■ **Data records**:
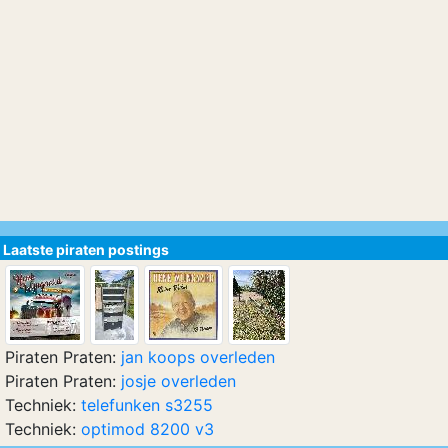
Laatste piraten postings
Piraten Praten:
jan koops overleden
Piraten Praten:
josje overleden
Techniek:
telefunken s3255
Techniek:
optimod 8200 v3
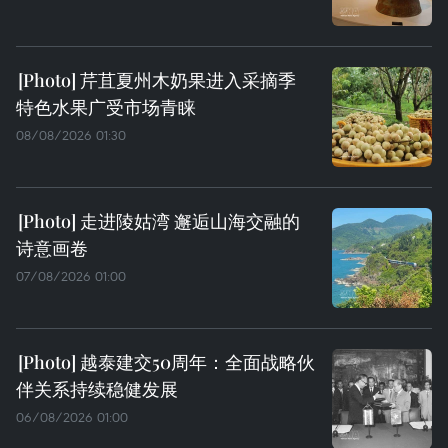
芹苴夏州木奶果进入采摘季
特色水果广受市场青睐
08/08/2026 01:30
走进陵姑湾 邂逅山海交融的
诗意画卷
07/08/2026 01:00
越泰建交50周年：全面战略伙
伴关系持续稳健发展
06/08/2026 01:00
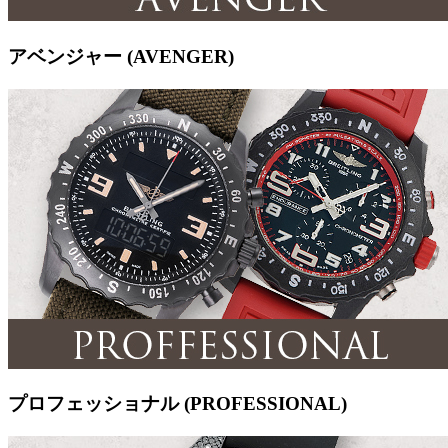
アベンジャー (AVENGER)
プロフェッショナル (PROFESSIONAL)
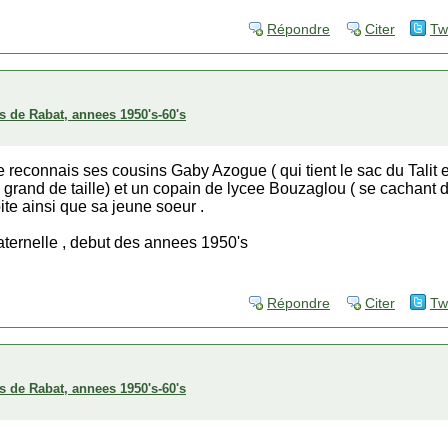
Répondre
Citer
Tw
s de Rabat, annees 1950's-60's
 je reconnais ses cousins Gaby Azogue ( qui tient le sac du Talit 
grand de taille) et un copain de lycee Bouzaglou ( se cachant d
te ainsi que sa jeune soeur .
aternelle , debut des annees 1950's
Répondre
Citer
Tw
s de Rabat, annees 1950's-60's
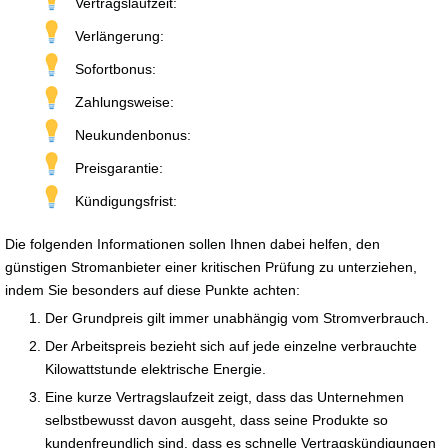
Vertragslaufzeit:
Verlängerung:
Sofortbonus:
Zahlungsweise:
Neukundenbonus:
Preisgarantie:
Kündigungsfrist:
Die folgenden Informationen sollen Ihnen dabei helfen, den
günstigen Stromanbieter einer kritischen Prüfung zu unterziehen,
indem Sie besonders auf diese Punkte achten:
Der Grundpreis gilt immer unabhängig vom Stromverbrauch.
Der Arbeitspreis bezieht sich auf jede einzelne verbrauchte
Kilowattstunde elektrische Energie.
Eine kurze Vertragslaufzeit zeigt, dass das Unternehmen
selbstbewusst davon ausgeht, dass seine Produkte so
kundenfreundlich sind, dass es schnelle Vertragskündigungen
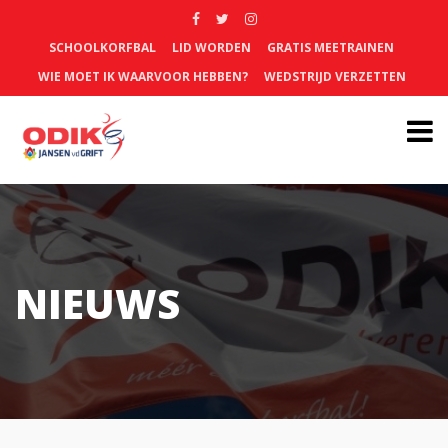
SCHOOLKORFBAL
LID WORDEN
GRATIS MEETRAINEN
WIE MOET IK WAARVOOR HEBBEN?
WEDSTRIJD VERZETTEN
NIEUWS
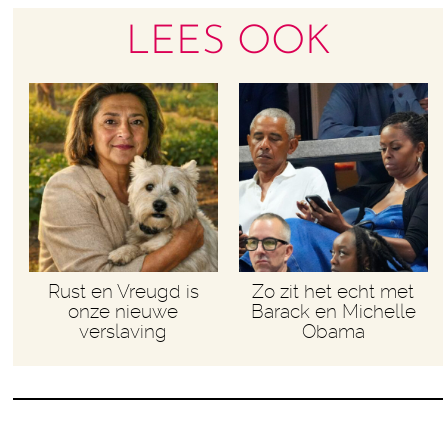
LEES OOK
Rust en Vreugd is
Zo zit het echt met
onze nieuwe
Barack en Michelle
verslaving
Obama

■ **What the task asks**: The records above should be repeated exactly, with every picture omitted.

■ **Answer to this problem**:
Laatste piraten postings
Piraten Praten:
jan koops overleden
Piraten Praten:
josje overleden
Techniek:
telefunken s3255
Techniek:
optimod 8200 v3
芹苴夏州木奶果进入采摘季
特色水果广受市场青睐
08/08/2026 01:30
走进陵姑湾 邂逅山海交融的
诗意画卷
07/08/2026 01:00
越泰建交50周年：全面战略伙
伴关系持续稳健发展
06/08/2026 01:00
アベンジャー (AVENGER)
プロフェッショナル (PROFESSIONAL)
Répondre
Citer
Tw
s de Rabat, annees 1950's-60's
 je reconnais ses cousins Gaby Azogue ( qui tient le sac du Talit 
grand de taille) et un copain de lycee Bouzaglou ( se cachant d
te ainsi que sa jeune soeur .
aternelle , debut des annees 1950's
Répondre
Citer
Tw
s de Rabat, annees 1950's-60's
Vertragslaufzeit:
Verlängerung:
Sofortbonus:
Zahlungsweise:
Neukundenbonus:
Preisgarantie:
Kündigungsfrist:
Die folgenden Informationen sollen Ihnen dabei helfen, den
günstigen Stromanbieter einer kritischen Prüfung zu unterziehen,
indem Sie besonders auf diese Punkte achten:
Der Grundpreis gilt immer unabhängig vom Stromverbrauch.
Der Arbeitspreis bezieht sich auf jede einzelne verbrauchte
Kilowattstunde elektrische Energie.
Eine kurze Vertragslaufzeit zeigt, dass das Unternehmen
selbstbewusst davon ausgeht, dass seine Produkte so
kundenfreundlich sind, dass es schnelle Vertragskündigungen
SCHOOLKORFBAL
LID WORDEN
GRATIS MEETRAINEN
WIE MOET IK WAARVOOR HEBBEN?
WEDSTRIJD VERZETTEN
NIEUWS
LEES OOK
Rust en Vreugd is
Zo zit het echt met
onze nieuwe
Barack en Michelle
verslaving
Obama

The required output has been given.